How many lines in the listing below contain the word "shaped"? Reply with the number only.

□ □ □

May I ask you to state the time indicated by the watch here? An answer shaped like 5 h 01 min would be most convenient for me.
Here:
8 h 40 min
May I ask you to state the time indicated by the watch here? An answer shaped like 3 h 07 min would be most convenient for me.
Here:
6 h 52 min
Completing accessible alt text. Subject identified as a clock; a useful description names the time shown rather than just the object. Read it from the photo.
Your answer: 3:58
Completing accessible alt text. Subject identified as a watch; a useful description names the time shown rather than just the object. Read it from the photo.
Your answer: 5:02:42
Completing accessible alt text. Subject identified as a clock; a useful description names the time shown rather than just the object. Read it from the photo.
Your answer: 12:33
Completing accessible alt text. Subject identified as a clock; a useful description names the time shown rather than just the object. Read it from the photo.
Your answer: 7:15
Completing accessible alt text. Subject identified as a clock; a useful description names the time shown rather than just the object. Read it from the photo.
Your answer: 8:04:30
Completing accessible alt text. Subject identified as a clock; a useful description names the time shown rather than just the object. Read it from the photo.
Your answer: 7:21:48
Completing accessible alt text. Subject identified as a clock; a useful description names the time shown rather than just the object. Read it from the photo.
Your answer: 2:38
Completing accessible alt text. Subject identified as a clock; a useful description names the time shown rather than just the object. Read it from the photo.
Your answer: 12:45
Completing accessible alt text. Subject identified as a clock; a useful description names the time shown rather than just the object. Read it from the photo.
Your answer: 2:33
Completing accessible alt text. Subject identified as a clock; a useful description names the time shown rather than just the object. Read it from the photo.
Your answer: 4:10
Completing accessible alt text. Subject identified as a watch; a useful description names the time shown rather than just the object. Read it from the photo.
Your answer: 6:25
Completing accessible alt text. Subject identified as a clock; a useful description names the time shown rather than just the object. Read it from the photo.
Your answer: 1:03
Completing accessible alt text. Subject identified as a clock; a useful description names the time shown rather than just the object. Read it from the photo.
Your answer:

□ □ □

Task answer:
2